(Data for analysis Opens)

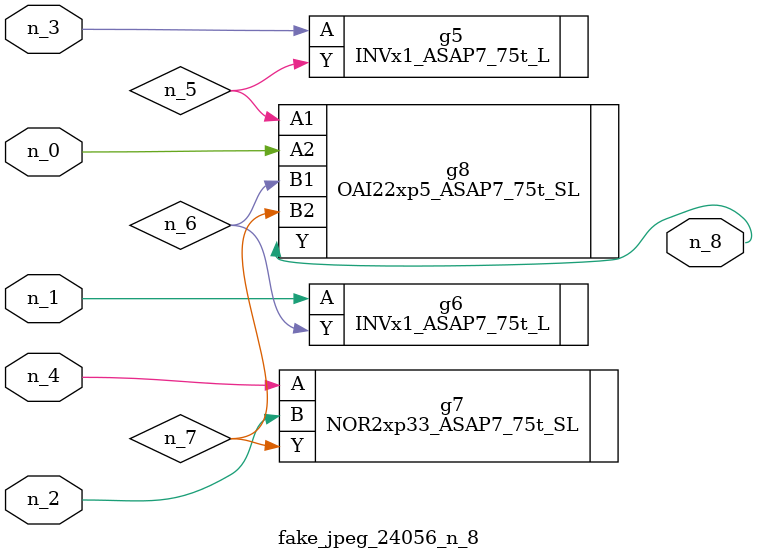
<source format=v>
module fake_jpeg_24056_n_8 (n_3, n_2, n_1, n_0, n_4, n_8);

input n_3;
input n_2;
input n_1;
input n_0;
input n_4;

output n_8;

wire n_6;
wire n_5;
wire n_7;

INVx1_ASAP7_75t_L g5 ( 
.A(n_3),
.Y(n_5)
);

INVx1_ASAP7_75t_L g6 ( 
.A(n_1),
.Y(n_6)
);

NOR2xp33_ASAP7_75t_SL g7 ( 
.A(n_4),
.B(n_2),
.Y(n_7)
);

OAI22xp5_ASAP7_75t_SL g8 ( 
.A1(n_5),
.A2(n_0),
.B1(n_6),
.B2(n_7),
.Y(n_8)
);


endmodule
</source>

(Data for analysis Closes)

What is required »
Transcribe the entries above verbatim, excluding any image.

Result for this exercise »
<source format=v>
module fake_jpeg_24056_n_8 (n_3, n_2, n_1, n_0, n_4, n_8);

input n_3;
input n_2;
input n_1;
input n_0;
input n_4;

output n_8;

wire n_6;
wire n_5;
wire n_7;

INVx1_ASAP7_75t_L g5 ( 
.A(n_3),
.Y(n_5)
);

INVx1_ASAP7_75t_L g6 ( 
.A(n_1),
.Y(n_6)
);

NOR2xp33_ASAP7_75t_SL g7 ( 
.A(n_4),
.B(n_2),
.Y(n_7)
);

OAI22xp5_ASAP7_75t_SL g8 ( 
.A1(n_5),
.A2(n_0),
.B1(n_6),
.B2(n_7),
.Y(n_8)
);


endmodule
</source>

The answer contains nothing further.